Centralized Critic with separate-layers LSTM to access hidden states in `post_process_trajectories`

This post is related to the previous discussion linked here:
https://discuss.ray.io/t/best-way-to-have-custom-value-state-lstm/2029
I don’t feel like I should continue to post replies on that thread because it is slightly off-topic from the original post.

In short, I found out that sharing parameters between actor and value networks deteriorate the model’s performance (in this particular project I have been working with). And I still need to use LSTM models as a hard requirement, therefore I need separate branch LSTM actor and LSTM value networks.
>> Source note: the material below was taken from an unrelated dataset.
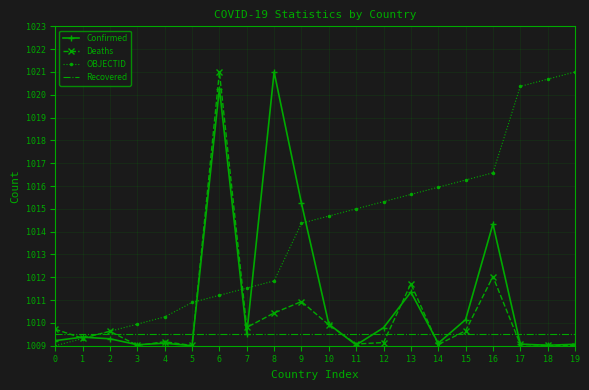

True or false: Confirmed has more than 0 points higher than both neighbors.

True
Currently, I did the hack around the hidden states, as @mannyv has mentioned in the previous post, forward the value network along with the actor network. This has worked nicely. But eventually, I need to move on to MAPPO, where a centralized critic is needed. In RLlib’s provided example, the value predictions are done in the post_process_trajectories step instead of during forward calls. This global critic is consisted of fully-connected layers and does not concern with the “flow” of hidden states. Whereas in my implementation of separate-branch LSTM, I let forward_rnn to handle the “flow” of hidden states automatically.

I was wondering if there is a way that I can gain access to agents’ hidden states in SampleBatches during the post_process_trajectories step and I can forward my value networks after each rollout instead of during the rollout?
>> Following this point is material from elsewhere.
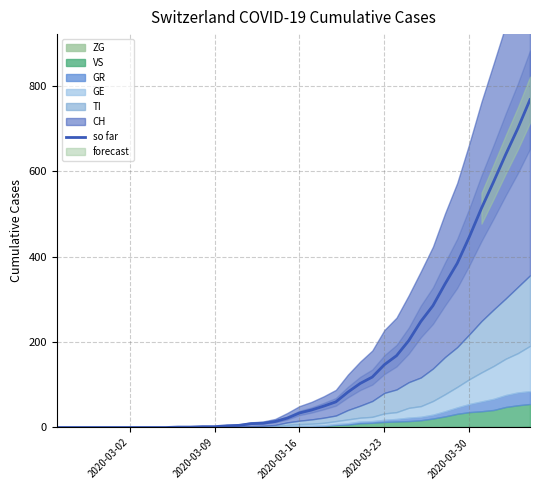

What is the maximum value for so far?

767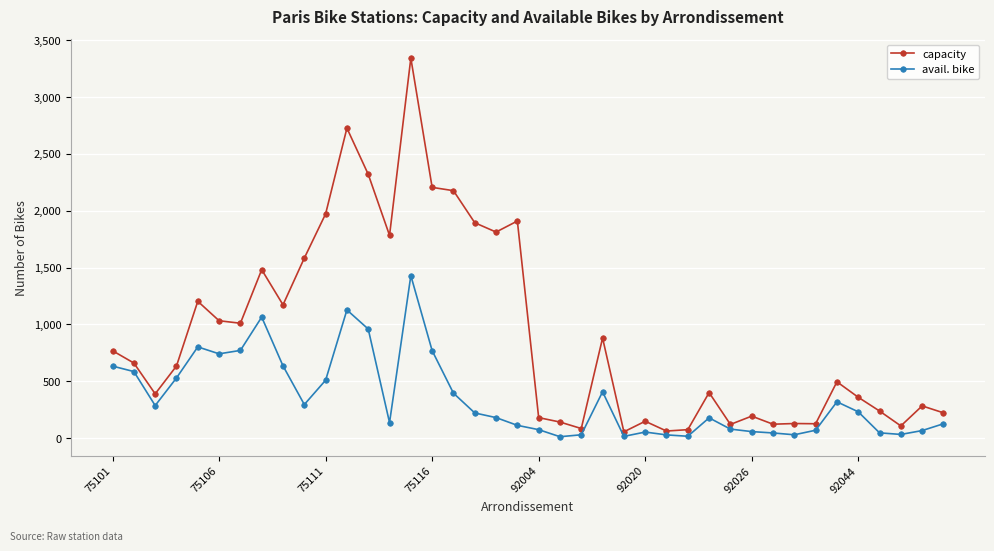

Which series has the largest total across all categories?

capacity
I notice that the view_requirement has been automatically set up for my value networks, and I see the keys state_out_2 and state_out_3 in SampleBatches. But I am not sure how to correctly use them, for example, should I use the state_out_2[i-1] to forward value_function(obs[i], state_out_2[i-1])?

Hope the wording is not too confusing. Deeply appreciate any help.

At time i, state_in_0[i] is passed to forward to compute actions at time i. Forward then returns state_out_0[i], which will be identical to state_in_0[i+1] if the episode isn’t done.

So to compute the value at time i, you probably want to use state_in_0[i].